# Huge surprize



## bluelineman (Aug 28, 2012)

Does anyone know a John Rhys Davies? i worked at his batch a few days ago he rang me up and i never knew it was him until he said he was a actor. He was on the movie indiana jones and lord of the rings? He did some of it and i did some of it


----------



## PrecisionTaping (Feb 2, 2012)

It's Gimli!
http://youtu.be/C1s4Tr7Ag9M

Oh!...and it looks like you we're right Moore...
He's been working for his dad since he's been 3 and now he's....12? :blink:


----------



## bluelineman (Aug 28, 2012)

yes thats him , i was so stoked


----------



## bluelineman (Aug 28, 2012)

im 16 and sub contract on my own thank you very much


----------



## PrecisionTaping (Feb 2, 2012)

bluelineman said:


> im 16 and sub contract on my own thank you very much


Well that explains the flats I'm seeing in the background...
And the angle behind your head..:whistling:


----------



## bluelineman (Aug 28, 2012)

i didnt do that , he did. He just paid me to sand it. Ill take vids of my jobs soon.


----------



## bmitch (Dec 10, 2011)

bluelineman said:


> im 16 and sub contract on my own thank you very much


 stick with it ,just try to keep an open mind to different methods and materials .there's alot to learn on this site.


----------



## bluelineman (Aug 28, 2012)

yeah i wana know how other people do their plastering too


----------



## wrenchmonkey4 (Jul 25, 2012)

PrecisionTaping said:


> It's Gimli!
> http://youtu.be/C1s4Tr7Ag9M
> 
> Oh!...and it looks like you we're right Moore...
> He's been working for his dad since he's been 3 and now he's....12? :blink:


:lol:
HIRE A TEENAGER BEFORE THEY GROW UP AND REALIZE THEY DONT KNOW EVERYTHING..... THE MORE YOU KNOW- THE MORE YOU KNOW YOU DONT KNOW $H!+

JUST KEEP AN OPEN MIND KID AND LEARN ALL YOU CAN, THESE GUYS CAN TEACH YOU A LOT


----------



## SlimPickins (Aug 10, 2010)

bluelineman said:


> im 16 and sub contract on my own thank you very much


We all had to start somewhere!

Personally, I know I wasn't born with a drywall blade in my hand.
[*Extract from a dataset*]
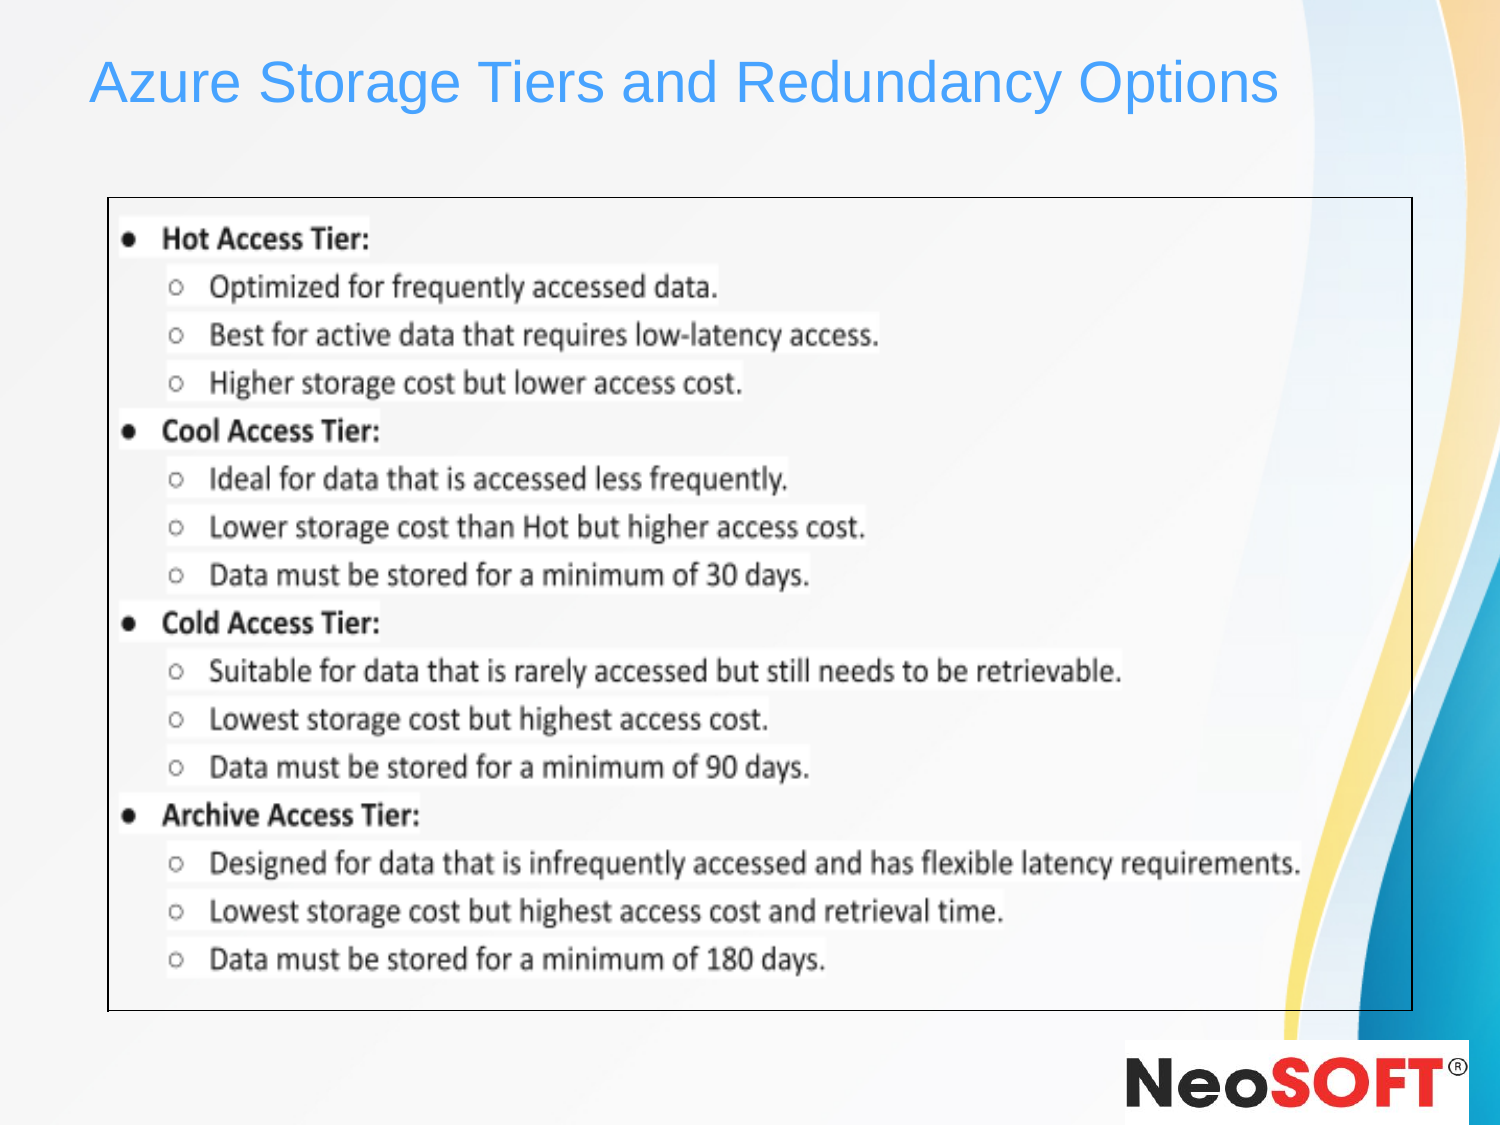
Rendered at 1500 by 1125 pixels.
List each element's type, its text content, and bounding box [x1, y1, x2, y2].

I had to learn, somewhere.....from someone.


----------



## chris (Apr 13, 2011)

He is runnun Blueline so he knows whats up:thumbsup:


----------



## machinemud (Jul 21, 2010)

bluelineman said:


> im 16 and sub contract on my own thank you very much


Now i know why he said that aut taper is crap ... HE his 16 years old !!! Stick with us kid and soon you will change your mind . 
Just look over and over the vid of fr8 train one tube full and you will realized that the aut. Taper is the real deal 
, after watch video lessons of 2 buck on the taper , and then you will start to whant one , go check the hardened video that precision taping made for walltools


----------



## cazna (Mar 28, 2010)

How cool is that, Thanks for the pic bluelineman, Maybe these guys wont be so hard on you now they know your 16, Maybe change your name to bluelineboy. :jester:


----------



## 2buckcanuck (Jul 9, 2010)

cazna said:


> How cool is that, Thanks for the pic bluelineman, Maybe these guys wont be so hard on you now they know your 16, Maybe change your name to bluelineboy. :jester:


So is blueline the one on the left or the right of the pic:whistling2:


----------



## moore (Dec 2, 2010)

bluelineman said:


> Does anyone know a John Rhys Davies? i worked at his batch a few days ago he rang me up and i never knew it was him until he said he was a actor. He was on the movie indiana jones and lord of the rings? He did some of it and i did some of it


 I see Mr Davies wallet poking out of his left pocket!
No wonder your all smiles blueline...He's a movie star:whistling2: ..so I hope you charged accordingly!:thumbsup:


----------



## gam026 (Aug 14, 2011)

bluelineman said:


> i didnt do that , he did. He just paid me to sand it. Ill take vids of my jobs soon.


Why the [email protected]$ Is HE doing taping????? Is there a new movie coming out about tapers? Wait maybe it's "DWT..... THE MOVIE!!!!!!!"


----------



## fenez (Nov 30, 2009)

16? Get back to school. What the hell are you thinking?
Very cool pic btw.


----------